The camera was 100% reset. No original settings, as if I just got it...
The SAME dogs that did this (okay, I did it by playing with them) just cost me over $600 at the vets! One dog bad ear, the other ripped toe nail!
I am glad to hear your camera was fixed! I have been following this thread because I was year-end in my car with my D800 + 24-70 in the back. The filter was shattered and the lens damaged and camera damaged. $1000 later, I have just received it all back and it looks good as new. I'll be testing it this weekend, but I'm optimistic that it is all 100%.
On this occasion, and despite the cost, the people at Nikon were very understanding and helpful in a difficult situation. I never would have looked at that lens after the accident and thought that it could be fixed. Amazing.
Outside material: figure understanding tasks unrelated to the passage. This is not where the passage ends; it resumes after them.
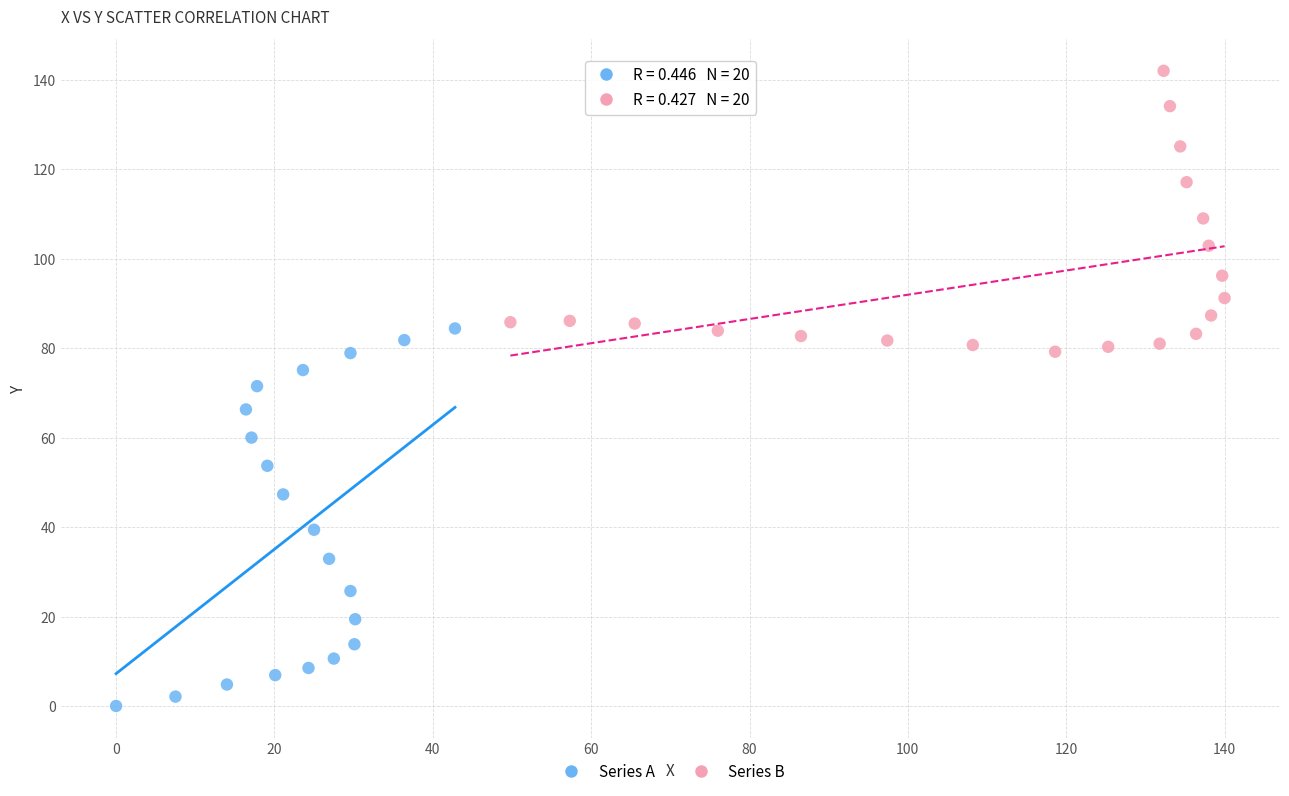

Which series reaches the minimum Y coordinate?

Series A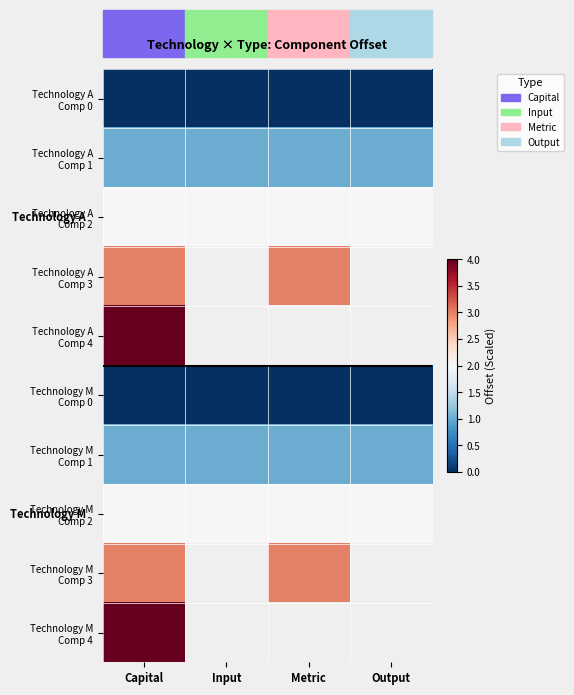

At which category does the chart reach its minimum across all series?

Capital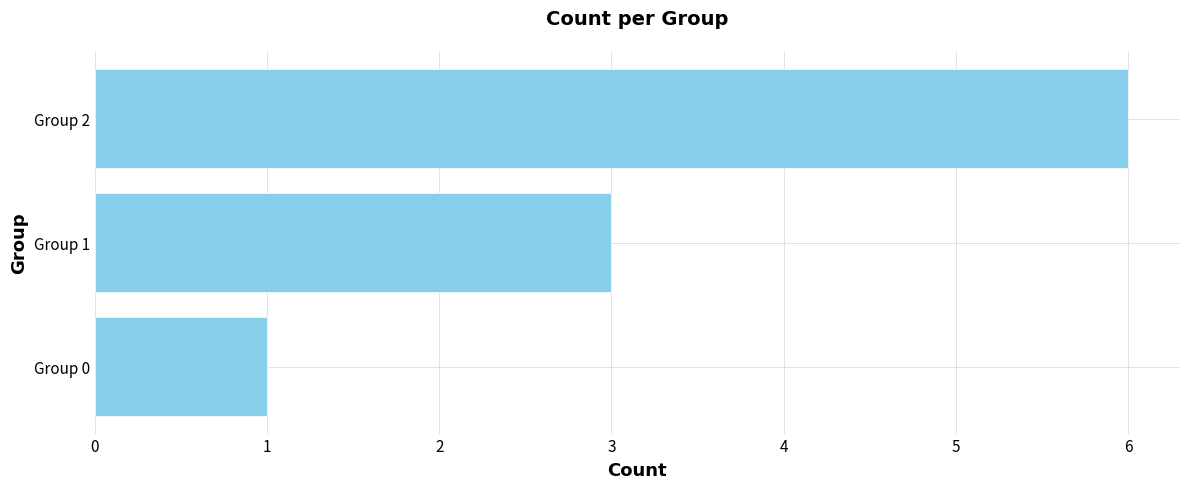

Reading top to bottom, transcribe all the data shown in this chart.

Group 2=6	Group 1=3	Group 0=1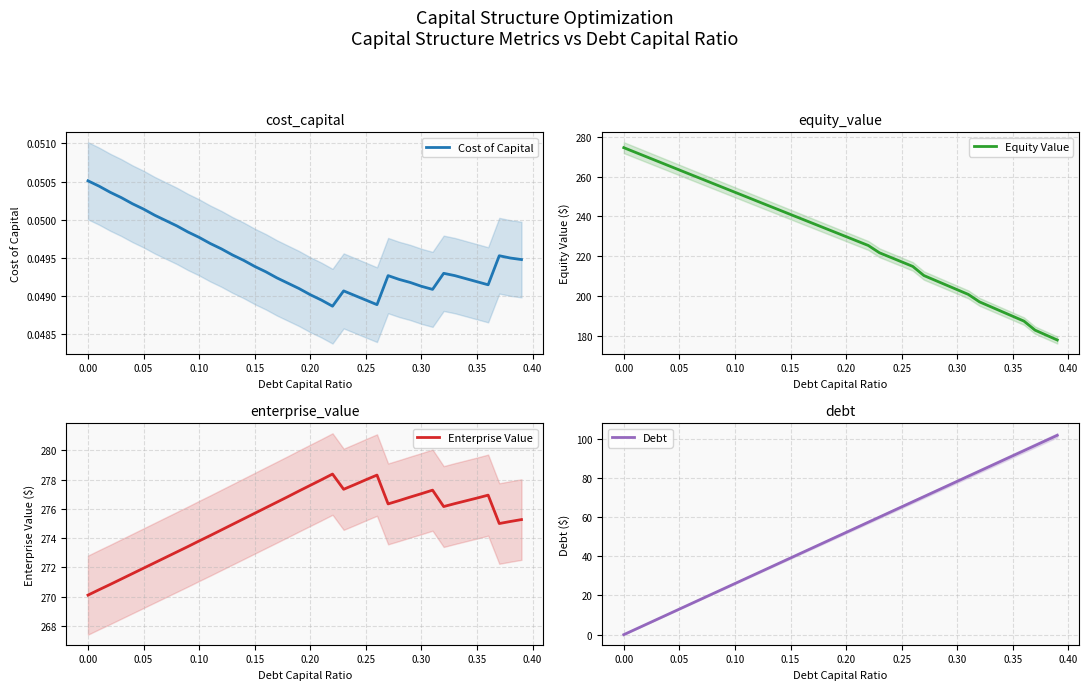

Count the number of categories in the chart.

40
Okay, I've been testing etc for a few days. I've come to the conclusion that my "old" (pre dropped) was somewhat out of focus a tad. This "new" camera, is freaking sharp in focus on all focus points. The live view and viewfinder shots on all 51 points are very very close to each other. Way better then before.
So nikon repair gets two thumbs up from me on my costly repair.